Volviendo, pues, de este vagabundeo alrededor de mi cuarto, mi amigo Álvarez de la Rosa me incita al descubrimiento de otro bocado exquisito, el Libro de los silencios (EDA, 2018) de Francisco Silvera, un raro escribidor que lamento no haber frecuentado antes, autor que esgrime un estilo samurai, afilado como catana, cortando palomas (o palabras) más blancas que las nieves que non son coceadas que dijo en delicioso alejandrino el Maestre Berceo.
Me zambullí en este sigiloso libro que me evocó enseguida, de mis lecturas juveniles, los mundos de Azorín y de Gabriel Miró (y de otro alicantino más que recién descubrí, Ángel Miquel Alcaraz, exiliado y muerto en México), atemperados por un delicado juanramonismo. Al culominar la lectura, leo en la contracubierta esas y otras tradiciones por las que transita el sensual universo que retrata Silvera en esta obra (Muñoz Rojas, Carvajal), que en alegre colofón exhibe algunas claves luminosas. Mira por dónde, he descubierto algunos mediterráneos en esos paratextos traidores.
El hilo que une las cincuenta perlas de que consta el Libro de los silencios es Lorenzo, el personaje de un filósofo ensimismado que se mueve y nos conmueve al ritmo de las estaciones.
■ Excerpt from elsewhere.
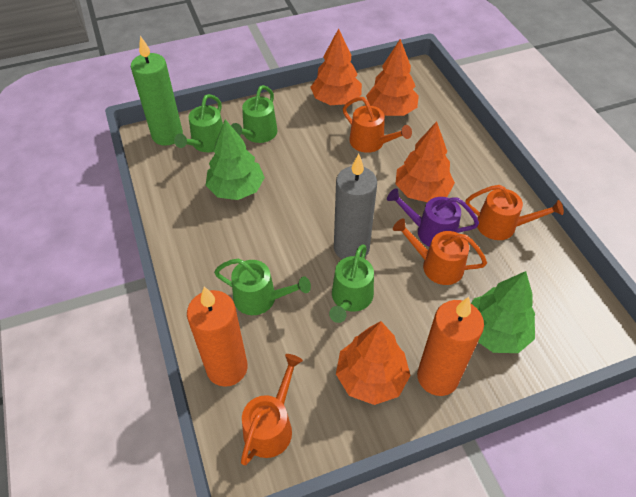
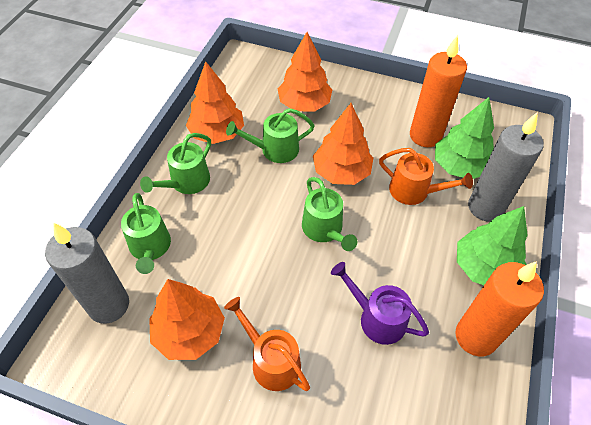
green candle: [131,36,183,146] = 1 -> none = 0
grey candle: [334,154,377,259] = 1 -> [45,222,129,324] [468,112,544,221] = 2
orange watering can: [241,354,303,466] [343,97,412,153] [393,218,487,285] [466,185,564,240] = 4 -> [224,297,310,391] [379,148,473,205] = 2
Lorenzo forma parte del paisaje: observa, nunca interviene, no actúa… Es un estoico, “un hombre monocromo, soltero, solitario y feliz", que piensa:
[…] la inocencia siempre es peligrosa; si hubiera otra guerra, cavila con la memoria lejana del vencido, morirían los mismos, de un lado y de otro, porque lo que uno no aprende es que el mundo no cambia […]
Lorenzo escucha, sabe escuchar, pero nunca entra al trapo, es un héroe del silencio, es un pequeño escéptico y las pocas veces en que interviene, lo hace de soslayo, socráticamente, con técnica mayéutica, como en este comentario dirigido a un padre que acaba de despotricar contra su propia familia:
-Y eso que la sangre tira, ¿no?
El azar y la amistad, que han emparejado en lecturas consecutivas estos dos libros tan diferentes, me llevan a imaginar contagiosas similitudes y estéticas lindantes: el de Belmonte tan excéntrico, europeo y universal; el de Silvera tan concéntrico, local y universal. Ambos tan vagabundos y tan silenciosos, tan soberbia, tan nítidamente arrimados a la naturaleza, al humanismo, a la historia de antes, de ahora y de siempre. Y entonces he recordado unas palabras del filósofo e historiador mexicano Edmundo O’Gorman, que confesó querer:
[ ... ] una imprevisible historia como lo es el curso de nuestras mortales vidas; una historia susceptible de sorpresas y accidentes, de venturas y desventuras; una historia tejida de sucesos que así como acontecieron pudieran no acontecer; una historia sin la mortaja del esencialismo y liberada de la camisa de fuerza de una supuestamente necesaria causalidad: una historia solo inteligible con el concurso de la luz de la imaginación; una historia-arte, cercana a su prima hermana, la narrativa literaria; una historia de atrevidos vuelos y siempre en vilo como nuestros amores: una historia espejo de las mudanzas, en la manera de ser del hombre, reflejo, pues, de la impronta de su libre albedrío para que el foco de la comprensión del pasado no opere la degradante metamorfosis del hombre en mero juguete de un destino inexorable.